Once the swarm is running, you specify services using Docker Compose. When you bring those services up they are deployed across the hosts of the swarm rather on a single host. Any networks you define will also work across the swarm.

Swarm is somewhat modular: as mentioned above, you can swap out the kv store and there are experiments in using Mesos as an alternative scheduler. However, it goes without saying that by using Swarm you are buying into the Docker way. For many that will be a plus but it’s worth considering that not only is Swarm container-centric but it is Docker-centric.

When to use Docker Swarm

Docker Inc is investing a lot of effort into Swarm and so things are changing rapidly. Until now, at least, Swarm has been viewed as suitable for experiments and smaller scale deployments. That, perhaps, was due to limitations of early Swarm releases and it remains less proven than Kubernetes and Mesos.

Docker Swarm gives you an easy way to move into container orchestration without leaving behind the familiarity of existing Docker tools and thinking.

Kubernetes

Kubernetes is based on Google’s experience of running workloads at huge scale in production over the past fifteen years. It’s not an open sourcing of Borg, their internal container orchestration system, but draws on lessons Google have learned from running Borg.

Where Docker Swarm extends single host Docker, Kubernetes’ starting point is the cluster itself.

Key concepts

If you’re considering Kubernetes, now’s the time to think about how willing you are to step away from the Docker way.

Here’s what makes up a Kubernetes cluster:

  • Master: by default, a single master handles API calls, assigns workloads and maintains configuration state.
  • Minions: the servers that run workloads and anything else that’s not on the master.
  • Pods: units of compute power, made-up of one or a handful of containers deployed on the same host, that together perform a task, have a single IP address and flat networking within the pods.
  • Services: front end and load balancer for pods, providing a floating IP for access to the pods that power the service, meaning that changes can happen at the pod-level while maintaining a stable interface.
  • Replication controllers: responsible for maintaining X replicas of the required pods.
  • Labels: key-value tags (e.g. “Name”) that you and the system use to identify pods, replication controllers and services.

Kubernetes starts big. Whereas Docker Swarm starts at the container and builds out, Kubernetes starts at the cluster and uses containers almost as an implementation detail.

Things to look out for

Already, you can see that Kubernetes diverges somewhat from what you might be used to with Docker alone. The CLI and API are different to Docker’s but the momentum behind Kubernetes means that there’s no shortage of language-specific libraries and other integrations.

Modularity is fundamental to the Kubernetes approach. For example, you can choose from Flannel, Weave, Calico and other networking options. You can also swap out the stock scheduler and use Mesos instead.

That modularity extends to the containers themselves. Kubernetes is not a Docker-only show. While that might be inconvenient if you’re already familiar with Docker tooling, it does leave open the possibility to use rkt and other container formats.

When to use Kubernetes

Kubernetes is well suited to medium to large clusters running complex applications. In particular, if you’re already thinking in terms of multiple sets of stateless microservices, then Kubernetes gives you a framework to establish the rules of interaction between them and then run the show.

DATA PROVIDED
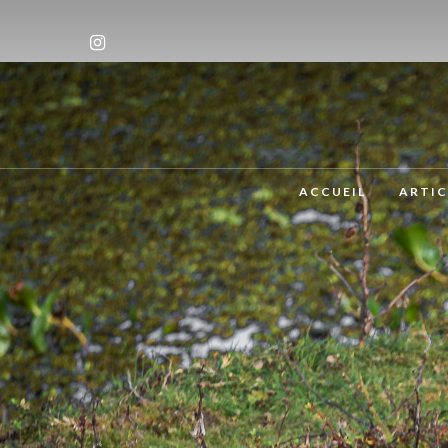
ACCUEIL
ARTIC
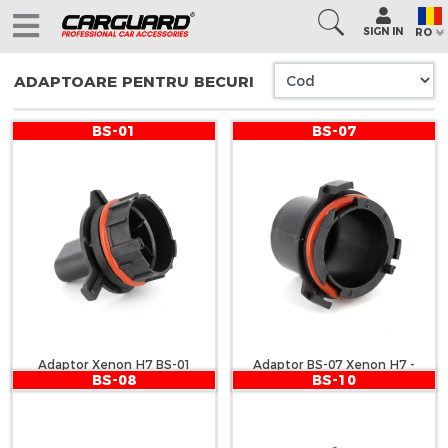
SIGN IN
RO
ADAPTOARE PENTRU BECURI
BS-01
BS-07
Adaptor Xenon H7 BS-01
Adaptor BS-07 Xenon H7 -
BS-08
BS-10
Astra G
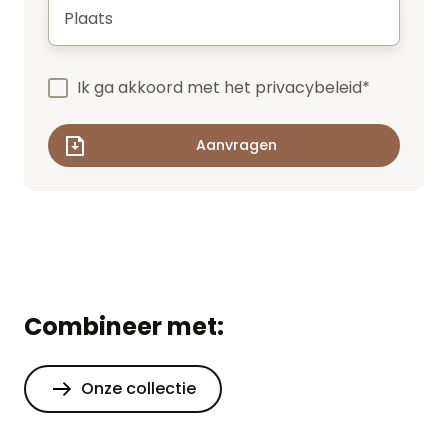
Plaats
*
Ik ga akkoord met het
privacybeleid
*
Combineer met:
Onze collectie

WORK REQUIRED
In the text on container orchestration, what handles API calls in a Kubernetes cluster by default?

FINISHED EXERCISE
A single master, which also assigns workloads and maintains configuration state.